**Task prompt:** Please reproduce every line of the listing below, character for character, with nothing altered or left out.

**Information supplied:**
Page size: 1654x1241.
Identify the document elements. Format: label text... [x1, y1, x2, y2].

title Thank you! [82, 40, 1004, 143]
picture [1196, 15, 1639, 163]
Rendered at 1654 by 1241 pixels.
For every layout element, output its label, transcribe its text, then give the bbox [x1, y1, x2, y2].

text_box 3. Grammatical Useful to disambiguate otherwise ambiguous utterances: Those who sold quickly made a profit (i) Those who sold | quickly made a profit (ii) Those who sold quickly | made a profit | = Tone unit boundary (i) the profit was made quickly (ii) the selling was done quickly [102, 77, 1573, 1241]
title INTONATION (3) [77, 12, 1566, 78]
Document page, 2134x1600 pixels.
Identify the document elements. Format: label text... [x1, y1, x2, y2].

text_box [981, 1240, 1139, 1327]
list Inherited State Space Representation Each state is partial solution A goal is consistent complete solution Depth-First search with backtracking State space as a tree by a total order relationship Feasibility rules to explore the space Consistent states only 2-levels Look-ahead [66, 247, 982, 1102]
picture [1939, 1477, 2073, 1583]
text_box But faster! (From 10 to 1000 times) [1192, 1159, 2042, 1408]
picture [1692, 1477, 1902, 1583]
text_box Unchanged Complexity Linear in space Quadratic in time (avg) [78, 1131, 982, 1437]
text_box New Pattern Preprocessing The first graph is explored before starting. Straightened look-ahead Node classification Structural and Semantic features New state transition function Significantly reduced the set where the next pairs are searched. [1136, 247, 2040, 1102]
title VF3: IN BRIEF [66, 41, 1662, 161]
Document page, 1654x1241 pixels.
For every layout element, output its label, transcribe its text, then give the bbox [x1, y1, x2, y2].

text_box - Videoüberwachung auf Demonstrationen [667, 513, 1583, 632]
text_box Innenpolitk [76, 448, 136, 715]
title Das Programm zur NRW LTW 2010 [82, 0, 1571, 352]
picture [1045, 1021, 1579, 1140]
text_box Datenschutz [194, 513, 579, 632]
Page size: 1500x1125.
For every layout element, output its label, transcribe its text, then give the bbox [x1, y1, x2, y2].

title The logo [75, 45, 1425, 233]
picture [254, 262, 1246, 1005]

**Output of the task:**
Page size: 1654x1241.
Identify the document elements. Format: label text... [x1, y1, x2, y2].

title Thank you! [82, 40, 1004, 143]
picture [1196, 15, 1639, 163]
Rendered at 1654 by 1241 pixels.
For every layout element, output its label, transcribe its text, then give the bbox [x1, y1, x2, y2].

text_box 3. Grammatical Useful to disambiguate otherwise ambiguous utterances: Those who sold quickly made a profit (i) Those who sold | quickly made a profit (ii) Those who sold quickly | made a profit | = Tone unit boundary (i) the profit was made quickly (ii) the selling was done quickly [102, 77, 1573, 1241]
title INTONATION (3) [77, 12, 1566, 78]
Document page, 2134x1600 pixels.
Identify the document elements. Format: label text... [x1, y1, x2, y2].

text_box [981, 1240, 1139, 1327]
list Inherited State Space Representation Each state is partial solution A goal is consistent complete solution Depth-First search with backtracking State space as a tree by a total order relationship Feasibility rules to explore the space Consistent states only 2-levels Look-ahead [66, 247, 982, 1102]
picture [1939, 1477, 2073, 1583]
text_box But faster! (From 10 to 1000 times) [1192, 1159, 2042, 1408]
picture [1692, 1477, 1902, 1583]
text_box Unchanged Complexity Linear in space Quadratic in time (avg) [78, 1131, 982, 1437]
text_box New Pattern Preprocessing The first graph is explored before starting. Straightened look-ahead Node classification Structural and Semantic features New state transition function Significantly reduced the set where the next pairs are searched. [1136, 247, 2040, 1102]
title VF3: IN BRIEF [66, 41, 1662, 161]
Document page, 1654x1241 pixels.
For every layout element, output its label, transcribe its text, then give the bbox [x1, y1, x2, y2].

text_box - Videoüberwachung auf Demonstrationen [667, 513, 1583, 632]
text_box Innenpolitk [76, 448, 136, 715]
title Das Programm zur NRW LTW 2010 [82, 0, 1571, 352]
picture [1045, 1021, 1579, 1140]
text_box Datenschutz [194, 513, 579, 632]
Page size: 1500x1125.
For every layout element, output its label, transcribe its text, then give the bbox [x1, y1, x2, y2].

title The logo [75, 45, 1425, 233]
picture [254, 262, 1246, 1005]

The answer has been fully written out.